*** Dataset Section Begins ***

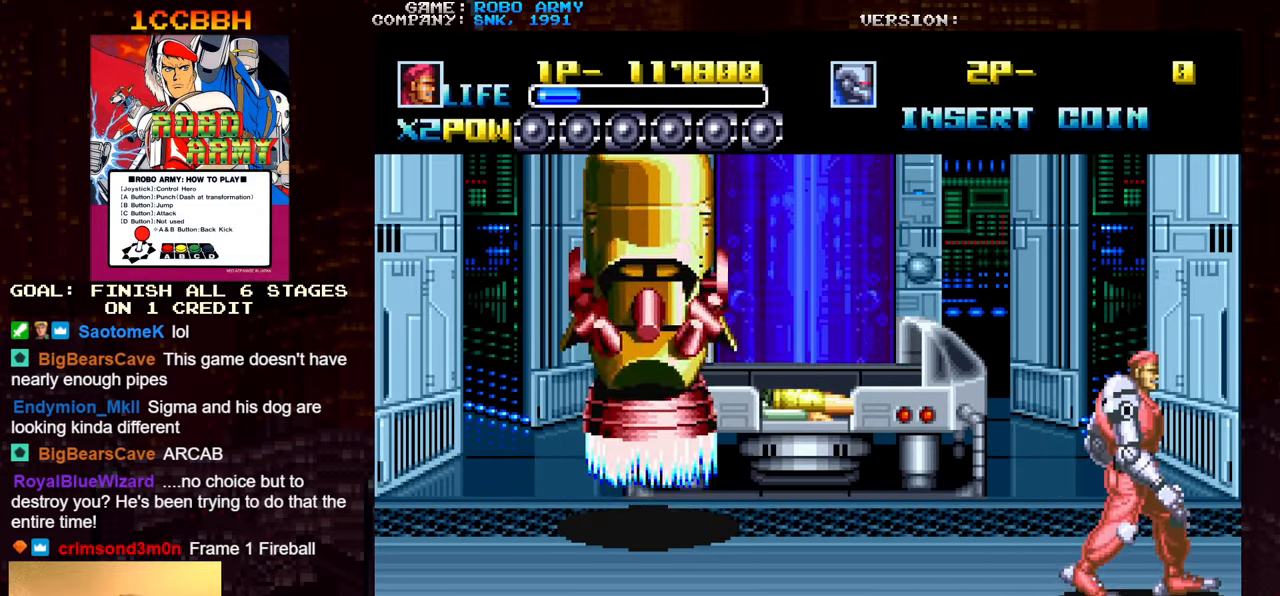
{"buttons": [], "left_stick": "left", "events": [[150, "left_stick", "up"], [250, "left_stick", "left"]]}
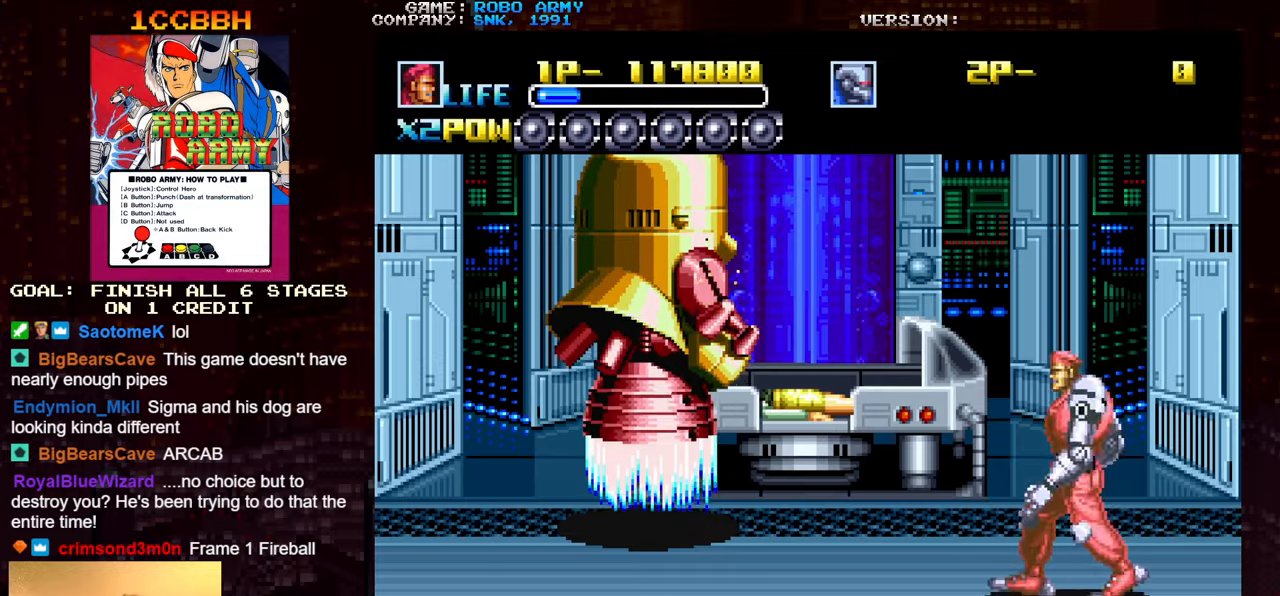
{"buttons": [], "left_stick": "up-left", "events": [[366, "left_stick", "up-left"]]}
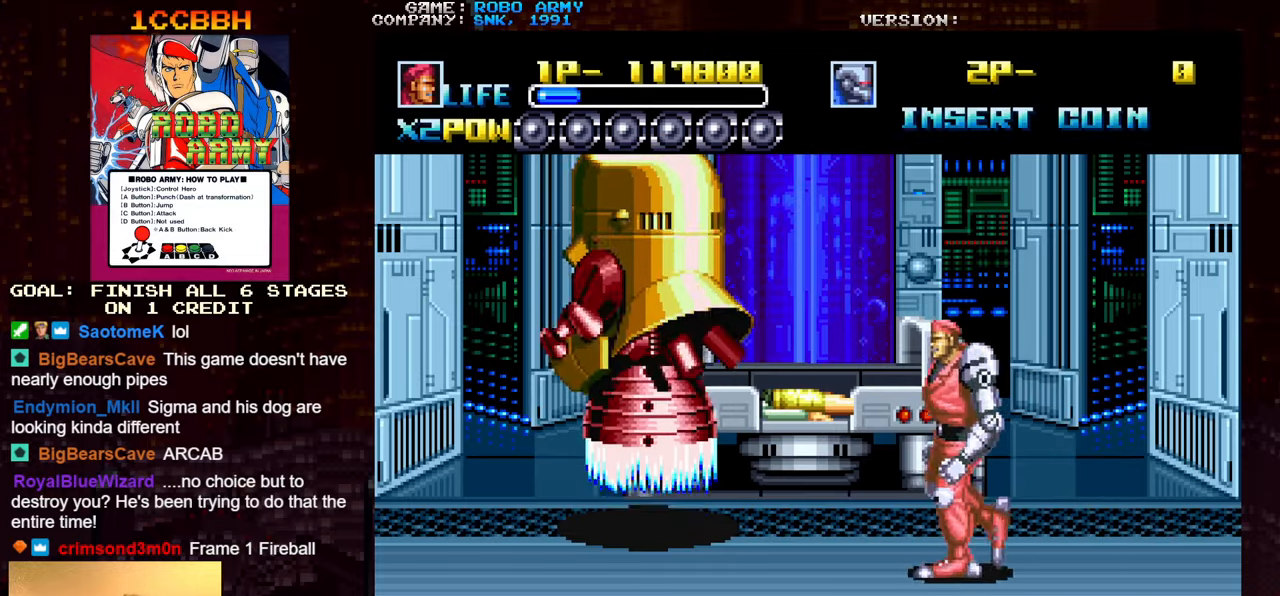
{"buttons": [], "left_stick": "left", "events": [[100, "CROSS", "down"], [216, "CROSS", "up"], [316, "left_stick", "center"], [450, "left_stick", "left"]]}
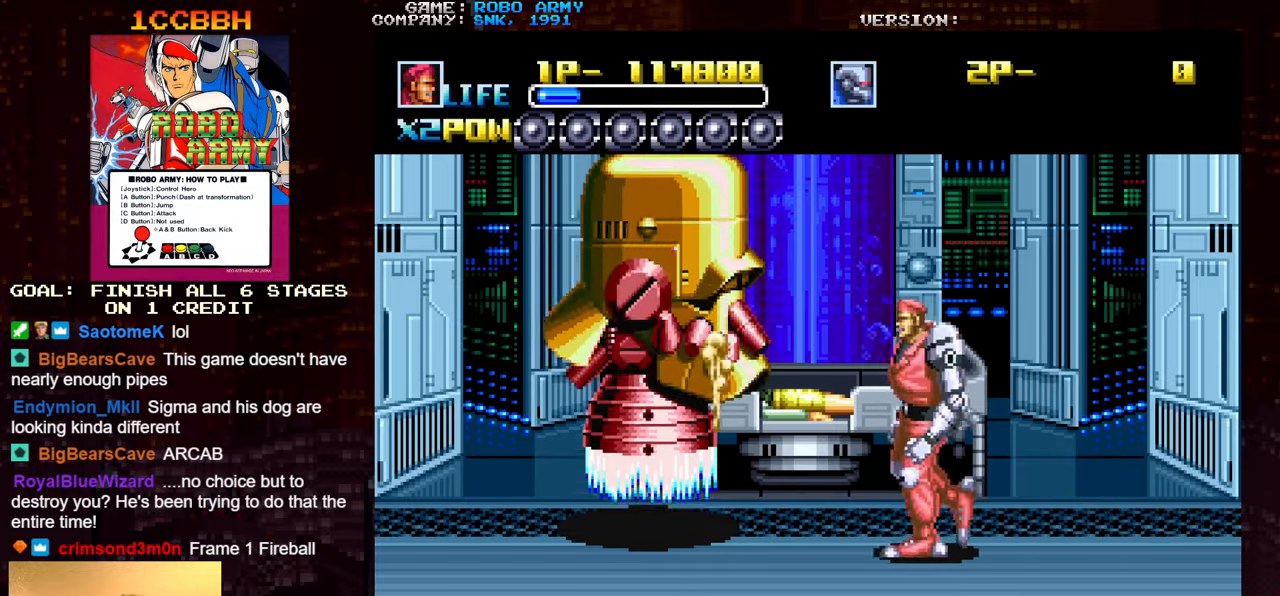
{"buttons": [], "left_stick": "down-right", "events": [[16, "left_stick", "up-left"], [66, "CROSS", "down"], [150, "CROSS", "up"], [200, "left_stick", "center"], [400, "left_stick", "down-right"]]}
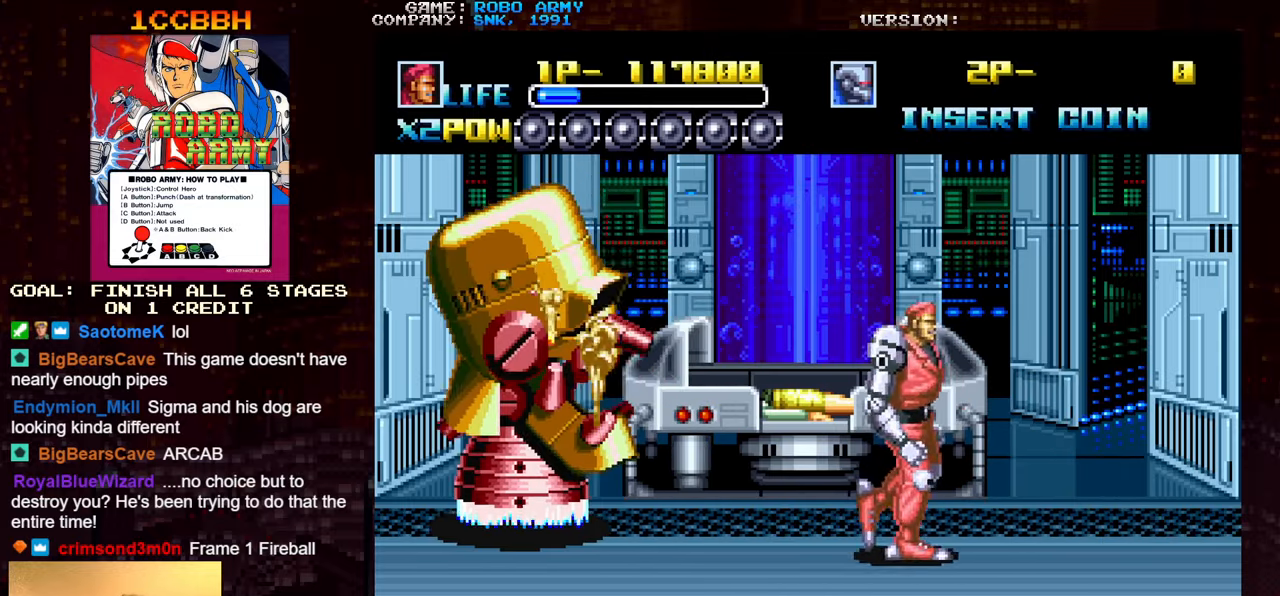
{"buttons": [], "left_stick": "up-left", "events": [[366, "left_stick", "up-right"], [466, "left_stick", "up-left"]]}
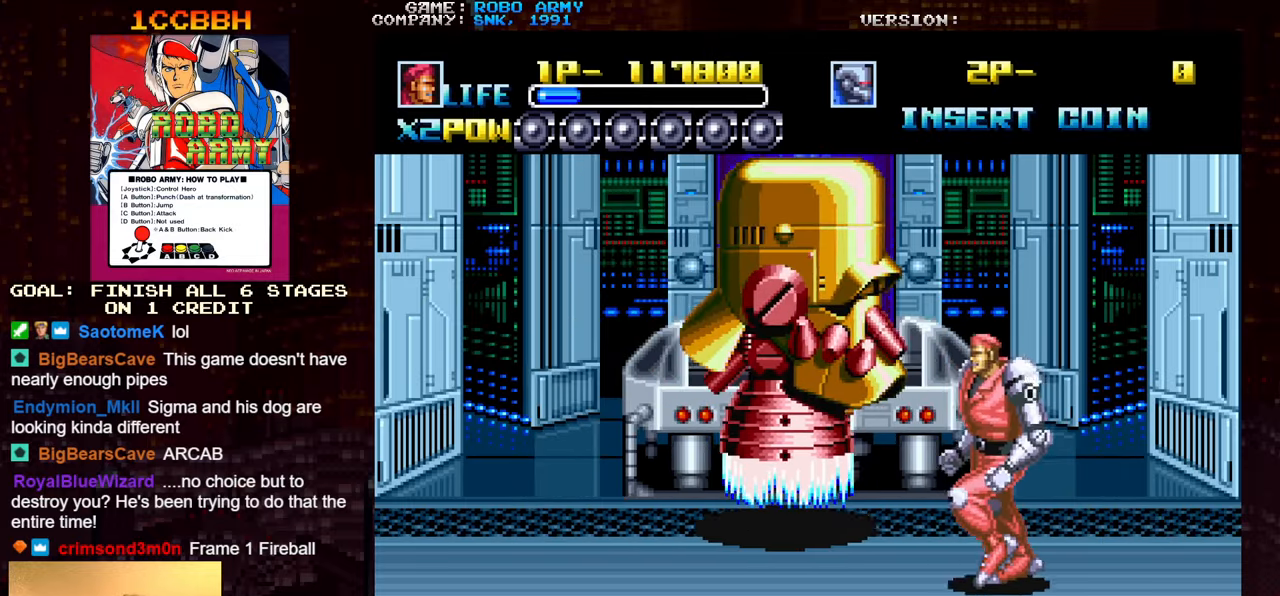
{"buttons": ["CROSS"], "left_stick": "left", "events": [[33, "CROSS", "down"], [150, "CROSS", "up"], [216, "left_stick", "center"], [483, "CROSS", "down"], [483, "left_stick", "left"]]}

*** Dataset Section Ends ***

▸ **Problem to solve**: Would you please retype all the data exactly? Leave out whatever pictures it holds.

▸ **Exercise output**:
{"buttons": [], "left_stick": "left", "events": [[150, "left_stick", "up"], [250, "left_stick", "left"]]}
{"buttons": [], "left_stick": "up-left", "events": [[366, "left_stick", "up-left"]]}
{"buttons": [], "left_stick": "left", "events": [[100, "CROSS", "down"], [216, "CROSS", "up"], [316, "left_stick", "center"], [450, "left_stick", "left"]]}
{"buttons": [], "left_stick": "down-right", "events": [[16, "left_stick", "up-left"], [66, "CROSS", "down"], [150, "CROSS", "up"], [200, "left_stick", "center"], [400, "left_stick", "down-right"]]}
{"buttons": [], "left_stick": "up-left", "events": [[366, "left_stick", "up-right"], [466, "left_stick", "up-left"]]}
{"buttons": ["CROSS"], "left_stick": "left", "events": [[33, "CROSS", "down"], [150, "CROSS", "up"], [216, "left_stick", "center"], [483, "CROSS", "down"], [483, "left_stick", "left"]]}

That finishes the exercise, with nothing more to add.